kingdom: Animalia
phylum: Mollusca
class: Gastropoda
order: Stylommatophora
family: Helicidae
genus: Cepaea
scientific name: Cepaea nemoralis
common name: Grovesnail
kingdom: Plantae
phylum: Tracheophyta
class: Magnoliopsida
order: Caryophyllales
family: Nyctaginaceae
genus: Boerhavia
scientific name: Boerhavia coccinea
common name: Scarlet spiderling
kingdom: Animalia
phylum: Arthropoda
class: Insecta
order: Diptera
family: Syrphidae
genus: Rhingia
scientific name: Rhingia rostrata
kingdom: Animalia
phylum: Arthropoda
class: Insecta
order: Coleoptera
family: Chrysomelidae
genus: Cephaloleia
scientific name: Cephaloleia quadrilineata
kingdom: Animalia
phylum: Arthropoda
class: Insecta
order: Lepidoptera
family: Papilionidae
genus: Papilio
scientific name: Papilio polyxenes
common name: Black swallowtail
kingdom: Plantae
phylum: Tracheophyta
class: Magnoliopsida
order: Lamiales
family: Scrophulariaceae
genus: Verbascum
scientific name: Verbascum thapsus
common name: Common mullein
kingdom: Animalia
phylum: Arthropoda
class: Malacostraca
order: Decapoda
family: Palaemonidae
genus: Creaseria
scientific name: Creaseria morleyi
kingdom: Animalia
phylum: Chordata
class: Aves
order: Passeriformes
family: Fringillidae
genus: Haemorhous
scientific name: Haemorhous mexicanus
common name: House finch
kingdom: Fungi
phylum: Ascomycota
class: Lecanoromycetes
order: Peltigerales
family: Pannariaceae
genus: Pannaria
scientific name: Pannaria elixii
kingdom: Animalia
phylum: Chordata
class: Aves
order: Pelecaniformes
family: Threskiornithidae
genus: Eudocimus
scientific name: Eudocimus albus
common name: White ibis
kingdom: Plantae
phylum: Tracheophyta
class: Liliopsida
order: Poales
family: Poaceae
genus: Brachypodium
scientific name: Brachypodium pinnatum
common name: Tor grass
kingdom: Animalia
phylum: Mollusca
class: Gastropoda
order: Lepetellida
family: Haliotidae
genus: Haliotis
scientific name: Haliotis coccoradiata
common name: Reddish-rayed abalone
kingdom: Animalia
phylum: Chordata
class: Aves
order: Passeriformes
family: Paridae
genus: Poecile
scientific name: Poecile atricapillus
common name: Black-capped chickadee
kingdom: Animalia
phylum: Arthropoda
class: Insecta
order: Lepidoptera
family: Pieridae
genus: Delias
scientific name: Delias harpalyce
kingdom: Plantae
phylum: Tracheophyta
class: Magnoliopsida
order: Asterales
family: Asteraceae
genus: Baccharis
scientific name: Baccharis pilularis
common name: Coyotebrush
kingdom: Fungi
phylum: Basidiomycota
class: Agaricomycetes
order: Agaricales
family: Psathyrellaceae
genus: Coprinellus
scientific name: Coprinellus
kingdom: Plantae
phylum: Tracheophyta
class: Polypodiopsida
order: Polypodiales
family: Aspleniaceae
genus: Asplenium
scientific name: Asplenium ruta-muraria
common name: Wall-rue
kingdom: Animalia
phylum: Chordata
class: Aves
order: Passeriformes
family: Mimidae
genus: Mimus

▶ THE TASK
Please rewrite the material from the line holding "common name: White ibis" through the end, inclusive, with "phylum" replaced by "division" and nothing else changed.

▶ FULL ANSWER
common name: White ibis
kingdom: Plantae
division: Tracheophyta
class: Liliopsida
order: Poales
family: Poaceae
genus: Brachypodium
scientific name: Brachypodium pinnatum
common name: Tor grass
kingdom: Animalia
division: Mollusca
class: Gastropoda
order: Lepetellida
family: Haliotidae
genus: Haliotis
scientific name: Haliotis coccoradiata
common name: Reddish-rayed abalone
kingdom: Animalia
division: Chordata
class: Aves
order: Passeriformes
family: Paridae
genus: Poecile
scientific name: Poecile atricapillus
common name: Black-capped chickadee
kingdom: Animalia
division: Arthropoda
class: Insecta
order: Lepidoptera
family: Pieridae
genus: Delias
scientific name: Delias harpalyce
kingdom: Plantae
division: Tracheophyta
class: Magnoliopsida
order: Asterales
family: Asteraceae
genus: Baccharis
scientific name: Baccharis pilularis
common name: Coyotebrush
kingdom: Fungi
division: Basidiomycota
class: Agaricomycetes
order: Agaricales
family: Psathyrellaceae
genus: Coprinellus
scientific name: Coprinellus
kingdom: Plantae
division: Tracheophyta
class: Polypodiopsida
order: Polypodiales
family: Aspleniaceae
genus: Asplenium
scientific name: Asplenium ruta-muraria
common name: Wall-rue
kingdom: Animalia
division: Chordata
class: Aves
order: Passeriformes
family: Mimidae
genus: Mimus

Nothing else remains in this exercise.